VimpelCom to Acquire 100% of the Outstanding Shares of Golden Telecom
OREANDA-NEWS. December 21, 2007. Open Joint Stock Company “Vimpel-Communications” (“VimpelCom”) (NYSE: VIP) and Golden Telecom, Inc. (“Golden Telecom”) (NASDAQ: “GLDN”) today issued the following joint statement:
Following the announcement on December 3, 2007 of a potential acquisition of all of the outstanding shares of Golden Telecom by a subsidiary of VimpelCom, VimpelCom and Golden Telecom confirm that a definitive merger agreement has been entered into between Golden Telecom and two wholly-owned subsidiaries of VimpelCom, VimpelCom Finance B.V. and Lillian Acquisition, Inc. Pursuant to the merger agreement, Lillian Acquisition, Inc. will commence a tender offer on or before January 18, 2008, to acquire 100% of the outstanding shares of Golden Telecom’s common stock at a price of $105 per share in cash, implying a total equity value of approximately $4.3 billion. The offer price of $105 per share represents a premium of 3.5% to the closing price of Golden Telecom common stock on November 30, 2007, the business day before Golden Telecom and VimpelCom announced that they were in negotiations regarding a potential transaction, and a premium of 10.1% and 27.6% to the average closing price of Golden Telecom common stock over the previous 60 and 120 days, respectively.
The tender offer, if successful, will be followed by a second-step merger in which any shares of Golden Telecom common stock not tendered into the offer will be converted into the right to receive $105 per share in cash.

» TASKS TO CARRY OUT
1 - In the Golden Telecom acquisition announcement, translate this sentence into Spanish: "The tender offer, if successful, will be followed by a second-step merger in which any shares of Golden Telecom common stock not tendered into the offer will be converted into the right to receive $105 per share in cash."
2 - Carry on the Golden Telecom acquisition announcement from its last sentence.

» RAW DATA
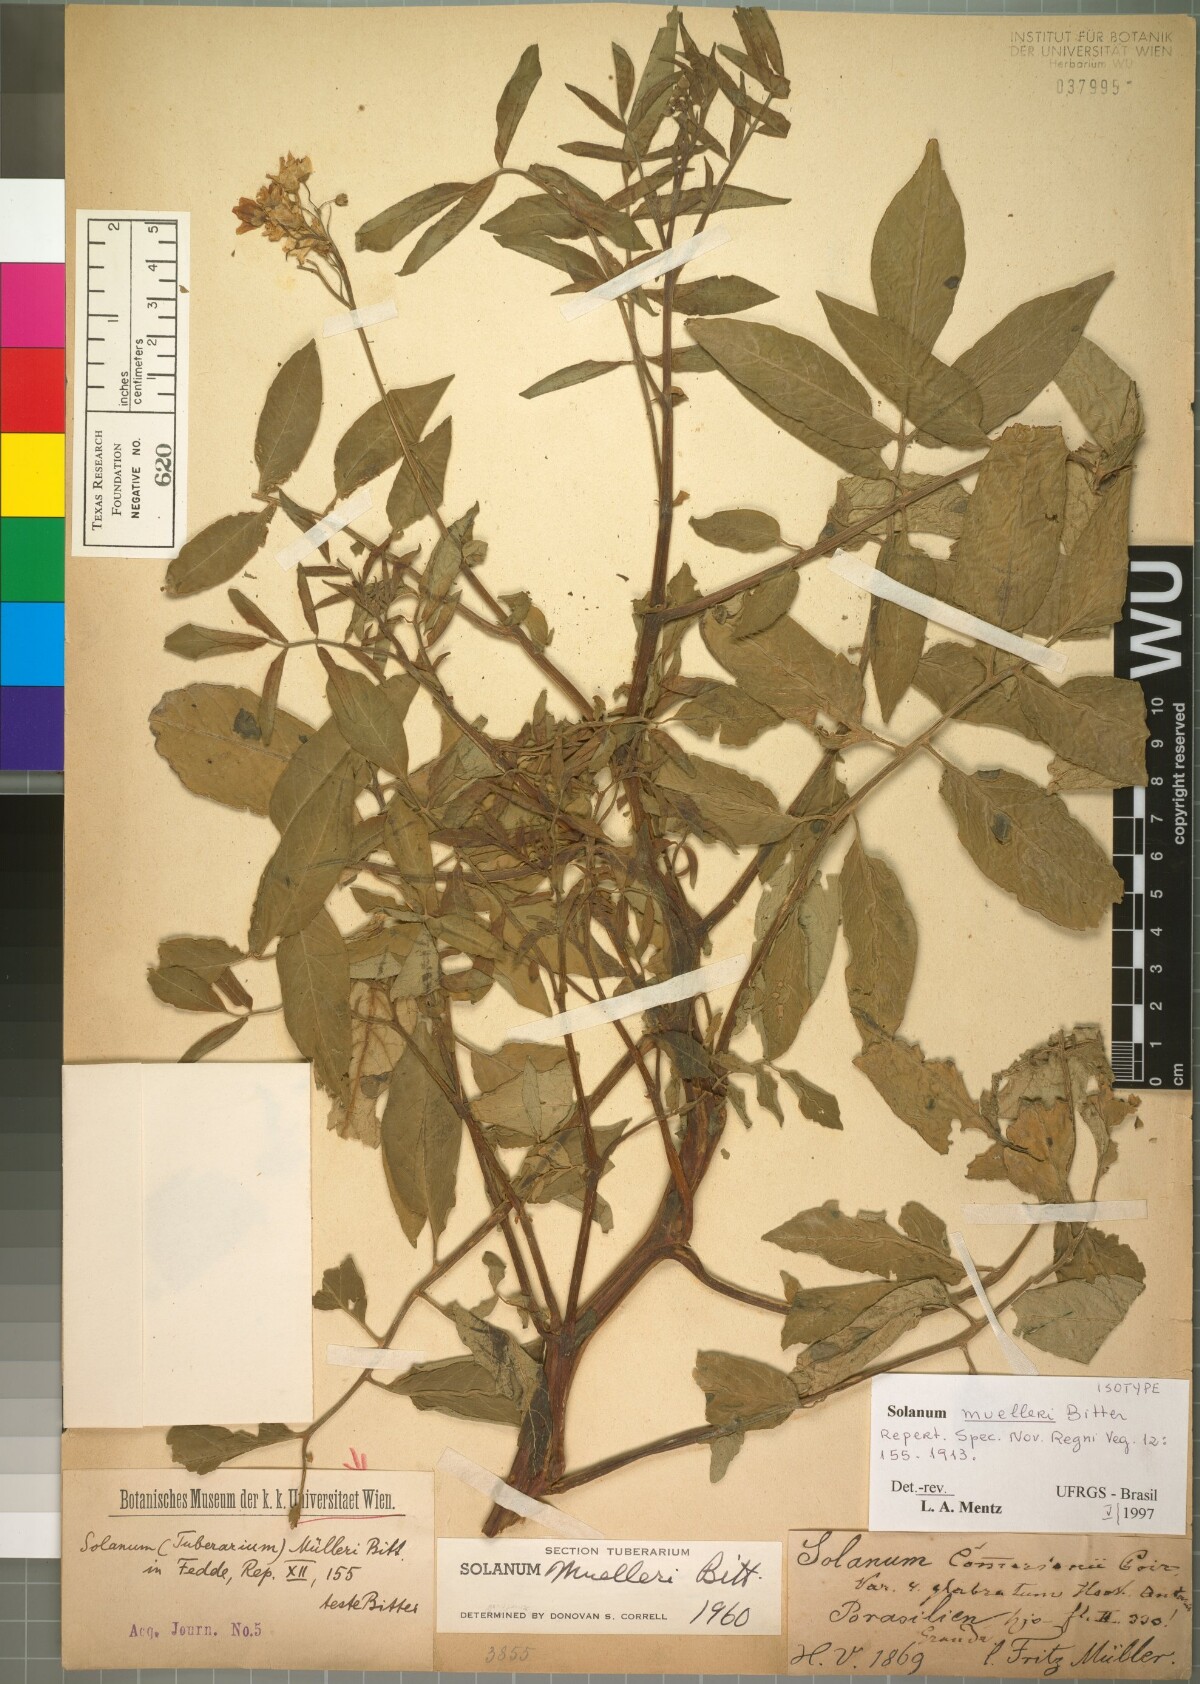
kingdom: Plantae
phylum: Tracheophyta
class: Magnoliopsida
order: Solanales
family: Solanaceae
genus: Solanum
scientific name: Solanum chacoense
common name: Chaco potato
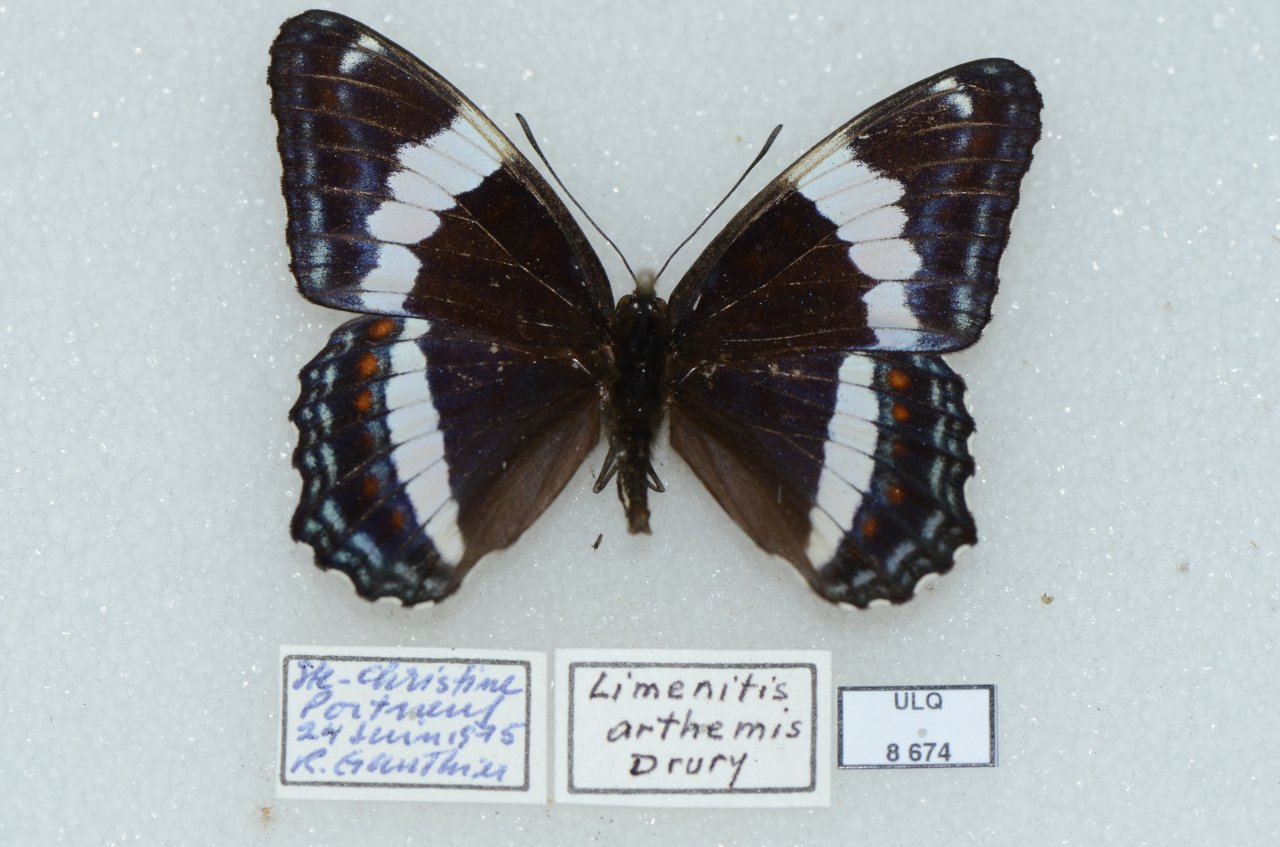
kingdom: Animalia
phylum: Arthropoda
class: Insecta
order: Lepidoptera
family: Nymphalidae
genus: Limenitis
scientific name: Limenitis arthemis
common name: Red-spotted Admiral
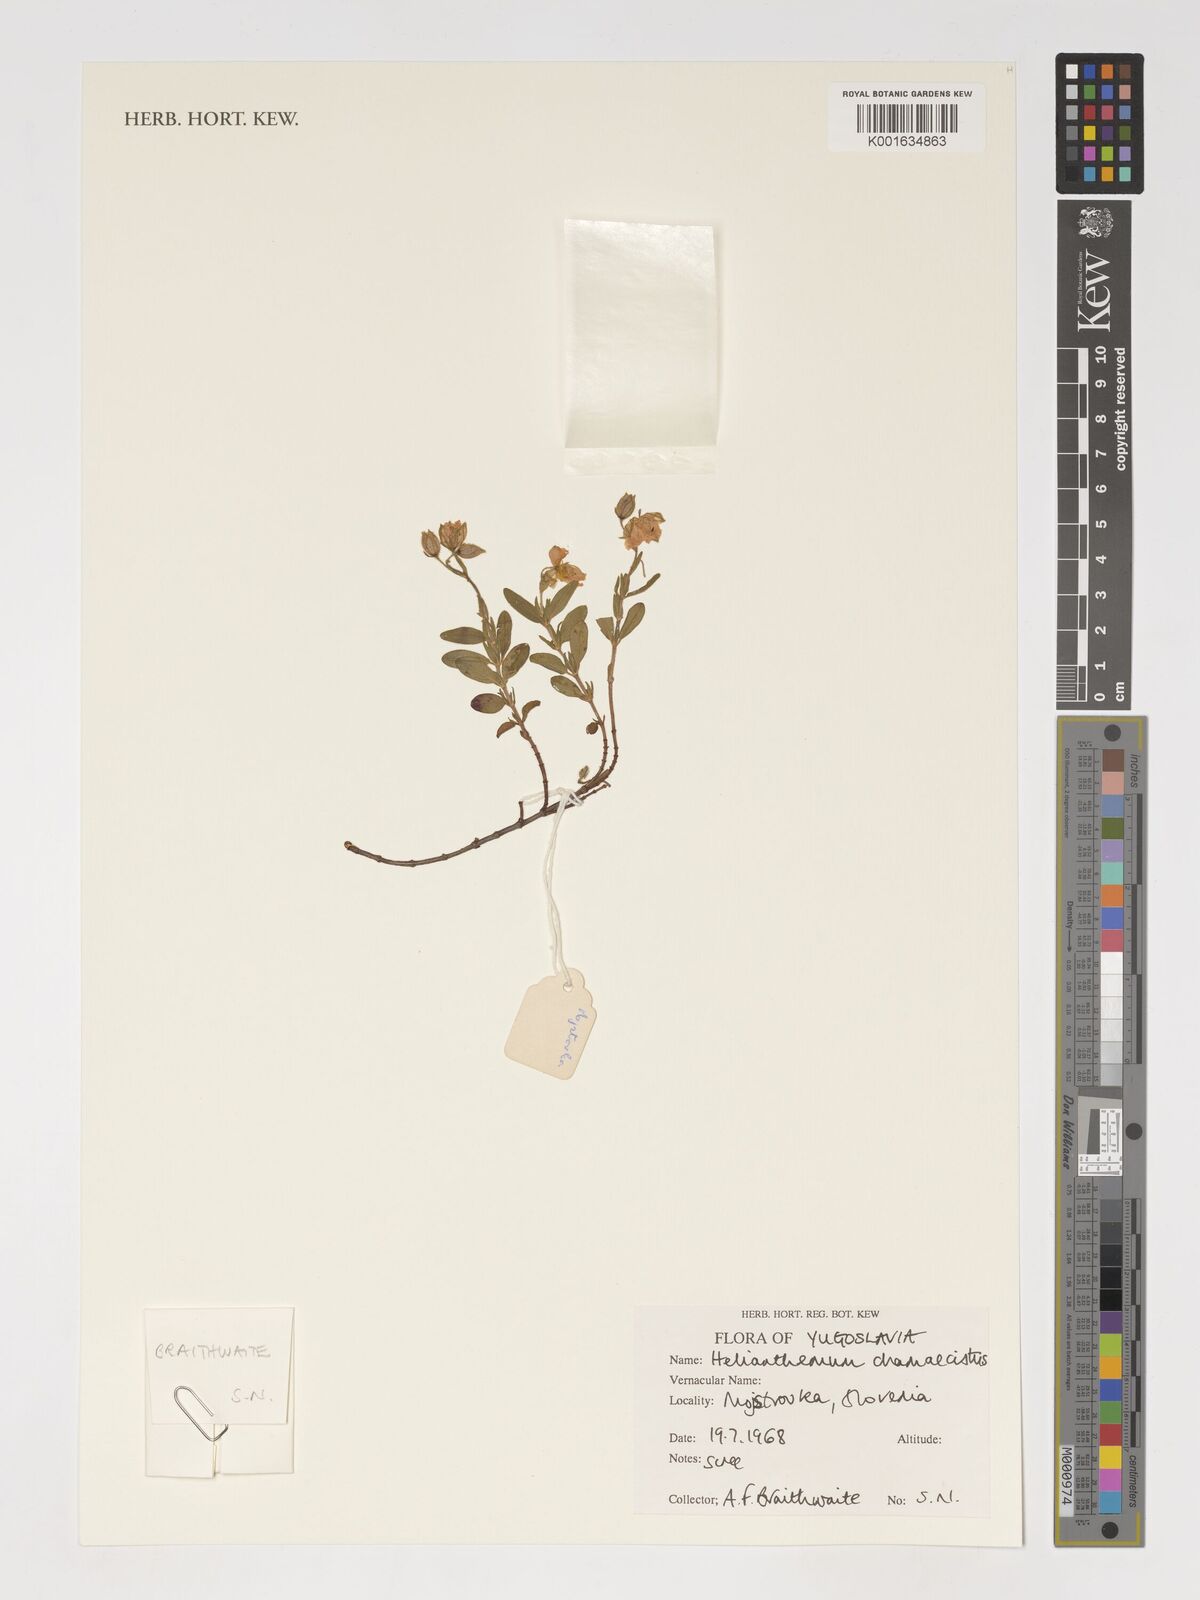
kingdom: Plantae
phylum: Tracheophyta
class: Magnoliopsida
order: Malvales
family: Cistaceae
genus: Helianthemum
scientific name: Helianthemum nummularium
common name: Common rock-rose
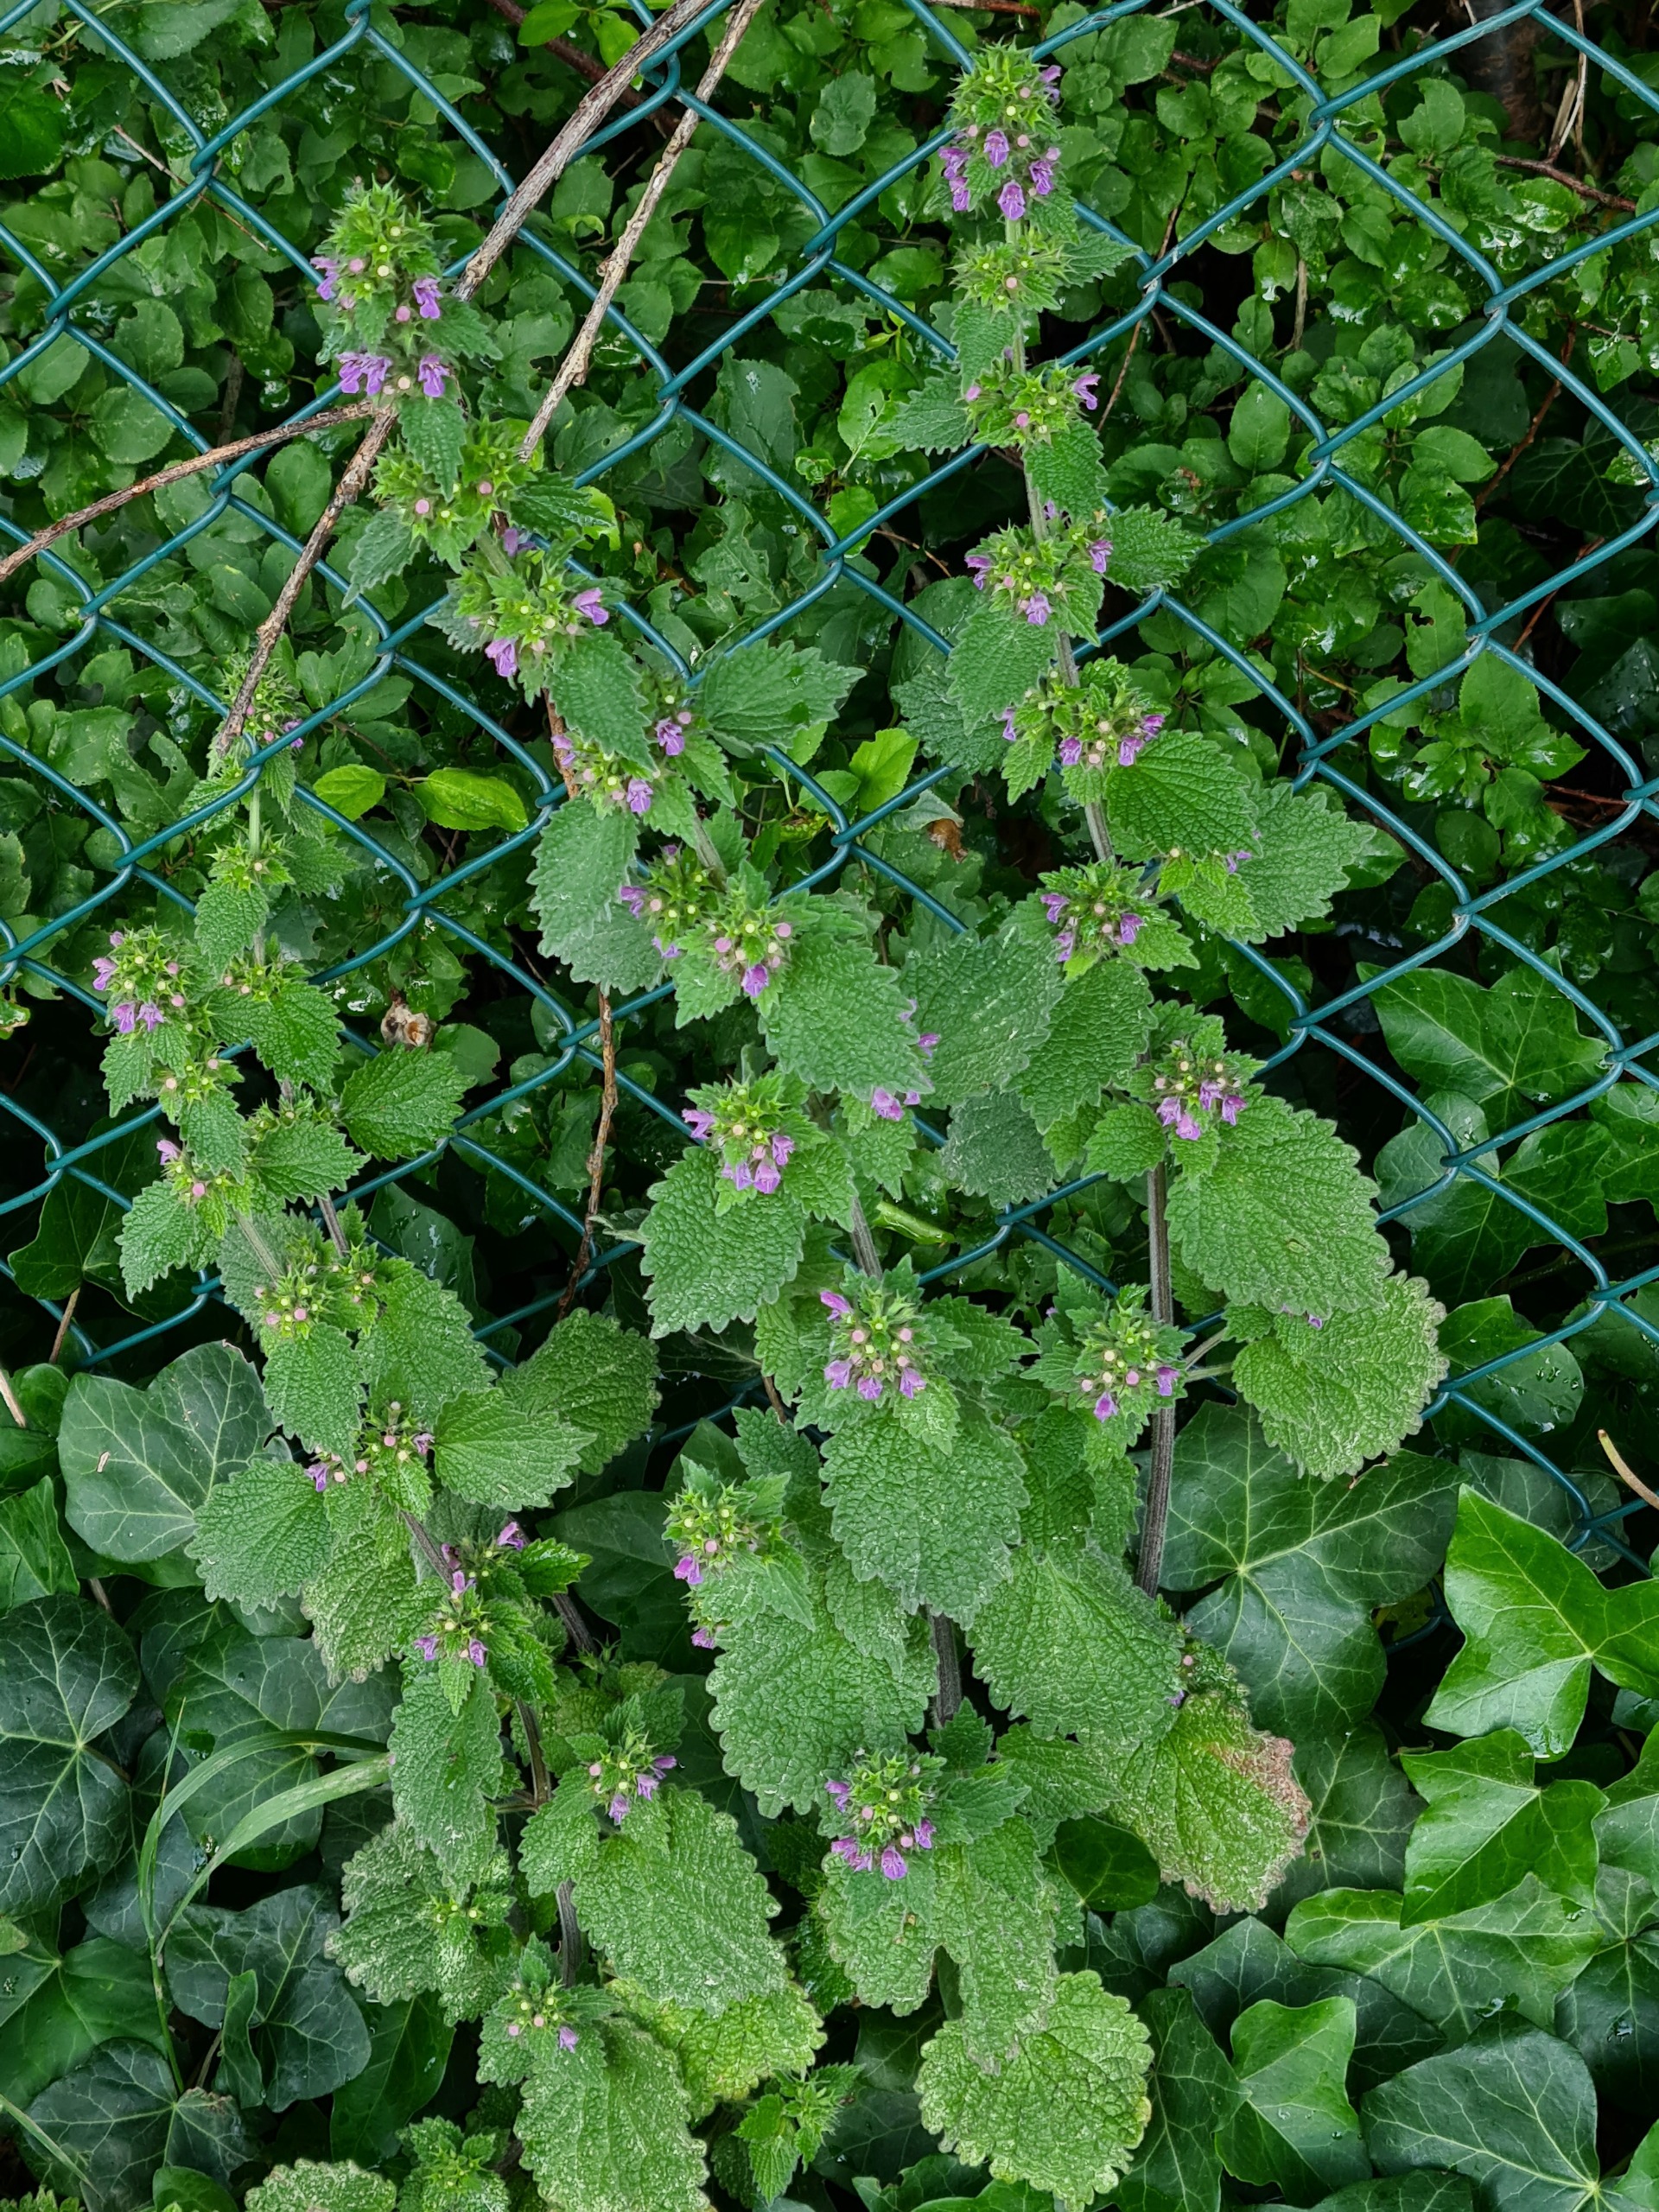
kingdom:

» WRITTEN RESPONSES
1 - La oferta pública de adquisición, si tiene éxito, irá seguida de una fusión en una segunda etapa en la que cualquier acción ordinaria de Golden Telecom que no se haya presentado a la oferta se convertirá en el derecho a recibir 105 dólares por acción en efectivo.

2 -
The transaction was unanimously recommended to the Board of Directors of each of VimpelCom and Golden Telecom by their respective Special Committees of independent directors. Following such recommendations, the Board of Directors of each of VimpelCom and Golden Telecom approved the transaction by a unanimous vote of all directors present.
VimpelCom expects the transaction will
• transform VimpelCom from a mobile-centric operator to an integrated service provider with an established position in high-growth broadband, data and mobile markets;
• create the first fully-integrated telecoms service provider across Russia and the CIS;
• enhance VimpelCom’s positioning as a market leader in integrated corporate solutions as a result of product bundling; and
• address high-growth adjacent markets where Golden Telecom has a significant infrastructure advantage.
Alexander Izosimov, Chief Executive Officer of VimpelCom, stated, "We are delighted to offer the advantages and growth potential of this powerful strategic combination to our shareholders. VimpelCom has great respect and admiration for Golden Telecom, including its business, products, operations and employees, and we look forward to working closely with them as we consummate this transaction and begin what we anticipate to be a smooth integration process."
Jean-Pierre Vandromme, Chief Executive Officer and Director of Golden Telecom, commented, "We believe this is a positive development for Golden Telecom shareholders and employees. It represents an opportunity for our shareholders to capture the significant value that has been created at Golden Telecom over the last several years. For our employees, it means becoming a part of a much larger telecommunications business with the scale and resources to thrive. VimpelCom’s interest in the company is a testament to the value our loyal and dedicated employees have created and I would like to thank them for their commitment and hard work. We look forward to working with VimpelCom to complete the transaction as expeditiously as possible."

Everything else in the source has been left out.